# How does the JL 10TW3 compare to a traditional 10"?



## slowhatch (Nov 29, 2014)

Has anyone directly compared the 10TW3 to a standard 10"? I'd really like to quantify the differences(pros/cons). Specifically how much lower does a regular 10 go in frequency response and are they more or less accurate in response? The best or most valuable comparisons would be a subwoofer swap with little to no other changes. Obviously that excludes proper power and enclosure size as well as EQing. 

I currently have a JL 10TW3 in a fiberglass enclosure and am considering a change. The main objective is to gain more low frequency output, there are certain tracks that it just can't keep up with. Another bonus would be a more accurate playing speaker. For the most part though I'm pretty happy with it. 

If I were to make a change, the driver would have to be compatible with 500 watts rms and a small enclosure(less then 0.8cft). I'm currently interested in the 10W6v3. Am I on the right track? I have to admit that I am partial to JL, but I'm not opposed to other brands that will meet the requirements. 

Thank you for any advice or observations, Dave.


----------



## DDfusion (Apr 23, 2015)

If you went with the JL spec airspace the low end will be lacking.


----------



## slowhatch (Nov 29, 2014)

DDfusion said:


> If you went with the JL spec airspace the low end will be lacking.

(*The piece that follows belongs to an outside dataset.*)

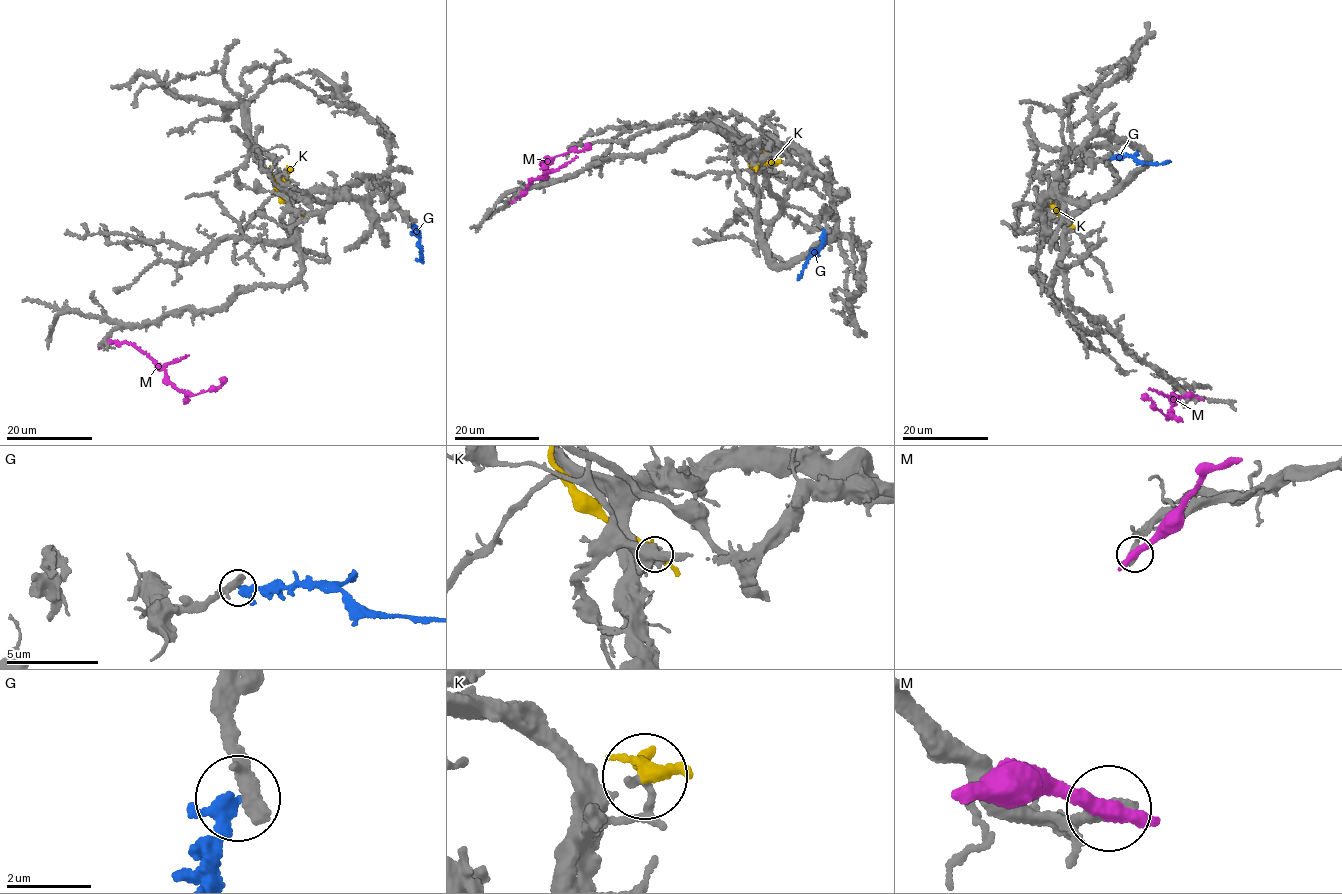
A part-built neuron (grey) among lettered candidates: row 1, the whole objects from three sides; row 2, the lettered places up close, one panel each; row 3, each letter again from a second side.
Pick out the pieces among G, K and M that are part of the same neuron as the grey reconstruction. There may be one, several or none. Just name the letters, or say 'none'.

Could you elaborate on that? Do you mean either the 10tw and the 10w6? How much additional airspace is required? I am running 0.57 cft currently and the 10w6 requires something like 0.65. If I made the switch, I would build a new enclosure to suit the new driver. Thanks.


----------



## DDfusion (Apr 23, 2015)

I always go at least .25 over what they recommend. It's worked for me. 
Even thought they are better than most they are still a mainstream manufactur so they will do like all the rest and post smallest airspace as possible. 
People don't want to hear a 10 needs 1.5 cubes


----------



## DDfusion (Apr 23, 2015)

Here is something to think about. These are built to order and you can get them made how you want. Kevlar cones to custom colors. 
2000 Series - DD Audio


----------



## jb4674 (Jan 29, 2015)

If you want it to hit lower, you'd want at the very least a 10w6 or a w7 but, you'll have to sacrifice space.


----------



## vwguy383 (Dec 4, 2008)

DDfusion said:


> If you went with the JL spec airspace the low end will be lacking.


Are you saying the 10TW3 would sound better on the low end? And he would get more out of it?


----------



## DDfusion (Apr 23, 2015)

I can say that worked for the normal W3.


----------



## slowhatch (Nov 29, 2014)

DDfusion, are you basing your recommendation of using a .25 cut larger box on one instance of running a W3 where it worked? Or is that something you have seen multiple times? Also, is it exclusive to JL subs or does it apply across the board? It seems to me that JL would recommend the optimal size so that their subs perform as well as possible. In other words, wouldn't they be doing them selves a disservice by specifying an undersized enclosure that doesn't produce the best output from their subs? 

I am really just trying to gauge how much better the sub performance in my system could be. Maybe, I'll just throw one in there just to see what the low end capabilities are. I'm sure a local shop would let me do that with one of the preloaded enclosures.


----------



## SkizeR (Apr 19, 2011)

slowhatch said:


> DDfusion, are you basing your recommendation of using a .25 cut larger box on one instance of running a W3 where it worked? Or is that something you have seen multiple times? Also, is it exclusive to JL subs or does it apply across the board? It seems to me that JL would recommend the optimal size so that their subs perform as well as possible. In other words, wouldn't they be doing them selves a disservice by specifying an undersized enclosure that doesn't produce the best output from their subs?
> 
> I am really just trying to gauge how much better the sub performance in my system could be. Maybe, I'll just throw one in there just to see what the low end capabilities are. I'm sure a local shop would let me do that with one of the preloaded enclosures.


most big name companies do suggest a slightly smaller than optimal enclosure. this is so people who dont know better look at the specs and think "damn, that sub needs a much larger box than the other brands sub". 99% of customers wont notice the difference in sound


----------



## DDfusion (Apr 23, 2015)

slowhatch said:


> DDfusion, are you basing your recommendation of using a .25 cut larger box on one instance of running a W3 where it worked? Or is that something you have seen multiple times? Also, is it exclusive to JL subs or does it apply across the board? It seems to me that JL would recommend the optimal size so that their subs perform as well as possible. In other words, wouldn't they be doing them selves a disservice by specifying an undersized enclosure that doesn't produce the best output from their subs?
> 
> I am really just trying to gauge how much better the sub performance in my system could be. Maybe, I'll just throw one in there just to see what the low end capabilities are. I'm sure a local shop would let me do that with one of the preloaded enclosures.


Every JL woofer.


----------